Utility tax brought back up, budget not adopted yet

   by Andrew Walgamott
   WOODINVILLE--Though the City Council set property taxes for 1998 last week, a budget for next year has yet to be approved. Passage of Woodinville's $22.2 million budget was held up when Councilman Art Saulness reopened discussion on the proposed utility tax, hoping to include the tax in the regular budgeting process rather than having it as a supplemental item. The tax issue had been tabled until Jan. 12, though Saulness brought it back to the floor.

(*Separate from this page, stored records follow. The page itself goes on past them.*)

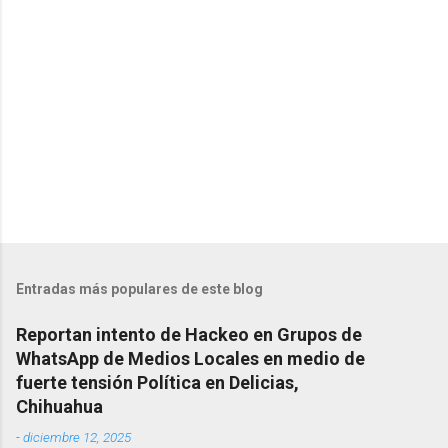
i
o
s
Entradas más populares de este blog
Reportan intento de Hackeo en Grupos de
WhatsApp de Medios Locales en medio de
fuerte tensión Política en Delicias,
Chihuahua
-
diciembre 12, 2025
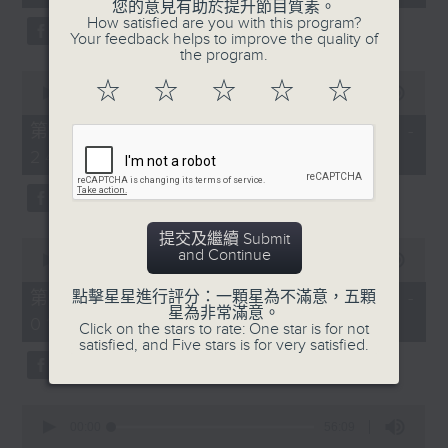
seconds
您的意見有助於提升節目質素。
3. 「還我漢江山」
How satisfied are you with this program?
Your feedback helps to improve the quality of
由 劉善初、白鳳瑛 主唱
the program.
0
☆
☆
☆
☆
☆
seconds
00:00
56:20
of
56
第二部份 Part 2 (HKT 23:04 -
minutes,
4. 「還我山河還我妻之劫後重逢」
24:00)
20
seconds
由 李龍、尹飛燕 主唱
提交及繼續 Submit
0
and Continue
seconds
00:00
55:19
of
5. 「光緒皇血井喚珍妃」
55
第三部份 Part 3 (HKT 00:05 -
點擊星星進行評分：一顆星為不滿意，五顆
minutes,
星為非常滿意。
由 文千歲 主唱
01:00)
19
Click on the stars to rate: One star is for not
seconds
satisfied, and Five stars is for very satisfied.
0
節目時間：0100-0200
seconds
00:00
56:09
of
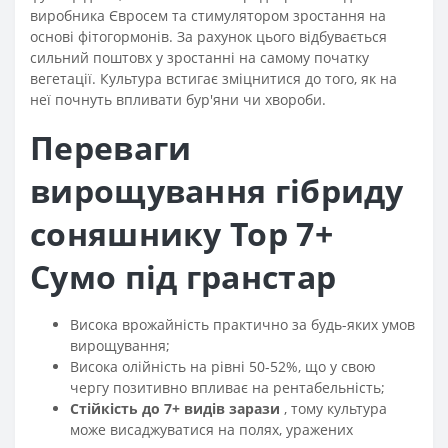
виробника Євросем та стимулятором зростання на
основі фітогормонів. За рахунок цього відбувається
сильний поштовх у зростанні на самому початку
вегетації. Культура встигає зміцнитися до того, як на
неї почнуть впливати бур'яни чи хвороби.
Переваги
вирощування гібриду
соняшнику Тор 7+
Сумо під гранстар
Висока врожайність практично за будь-яких умов
вирощування;
Висока олійність на рівні 50-52%, що у свою
чергу позитивно впливає на рентабельність;
Стійкість до 7+ видів зарази
, тому культура
може висаджуватися на полях, уражених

   Later in the week Saulness said his priority was putting money into streets; when originally brought up, the council had agreed that a tax on electricity, natural gas, telephones and garbage service be set aside for street projects, though it was later suggested that revenues also be used for parks purchases. "If it's not dedicated to roads, I don't support it," Saulness said, though he added he would be willing to look at a compromise if as much as 70 percent went into traffic improvements. He said he was hesitant to bring the issue up again at the Dec. 15 council study session though, and that it would be fair to hear new councilmembers opinions on the matter. "The new City Council may have a different beat on it," Saulness said. His term ends Dec. 31, 1997.
   No decision was reached on implementing a utility tax at the Dec. 8 council meeting, though the council did set property taxes at $1.60 per $1,000 of assessed value, the same rate as last year. Finance Director Jim Katica said the city will collect approximately $1.6 million in property taxes in 1998. Woodinville as a whole is valued at $1.001 billion with $43 million of that from new construction.

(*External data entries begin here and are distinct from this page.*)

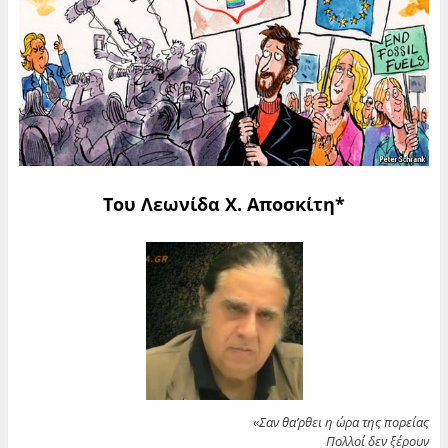
Του Λεωνίδα Χ. Αποσκίτη*
«
Σαν θα’ρθει η ώρα της πορείας
Πολλοί δεν ξέρουν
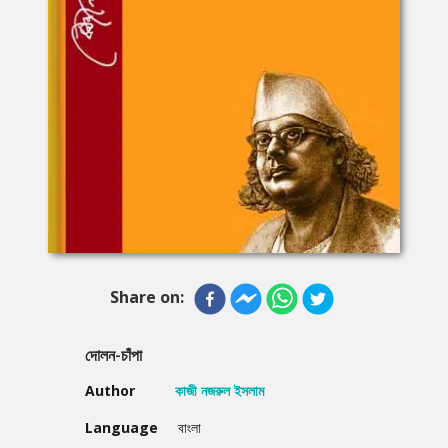
Share on:
দোলন-চাঁপা
Author
কাজী নজরুল ইসলাম
Language
বাংলা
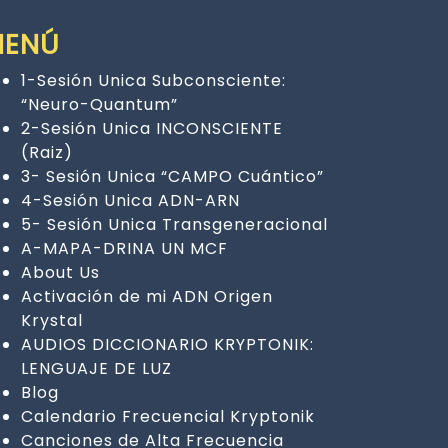
MENÚ
1-Sesión Unica Subconsciente:
“Neuro-Quantum”
2-Sesión Unica INCONSCIENTE
(Raiz)
3- Sesión Unica “CAMPO Cuántico”
4-Sesión Unica ADN-ARN
5- Sesión Unica Transgeneracional
A-MAPA-DRINA UN MCF
About Us
Activación de mi ADN Origen
Krystal
AUDIOS DICCIONARIO KRYPTONIK:
LENGUAJE DE LUZ
Blog
Calendario Frecuencial Kryptonik
Canciones de Alta Frecuencia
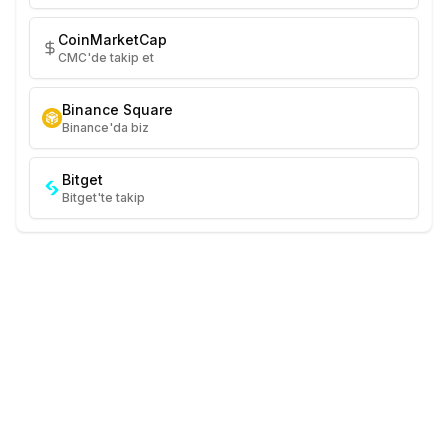
CoinMarketCap
CMC'de takip et
Binance Square
Binance'da biz
Bitget
Bitget'te takip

   Katica also provided some highlights of the proposed 1998 budget. He said that of the $22 million budget, the city would spend about $12.7 million next year. Among major expenditures were $2.3 million for park construction, $1.2 million on police protection which includes hiring two new officers and providing 24-hour protection, $1.9 million on arterial streets and $1.1 million on surface water management.
   On the council's agenda for this Monday's study session was a second reading of the 1998 budget and a revised employee classification ordinance. Passage of both are required to set next year's budget. If neither pass then, the council will meet again though no meetings are scheduled for the rest of the month.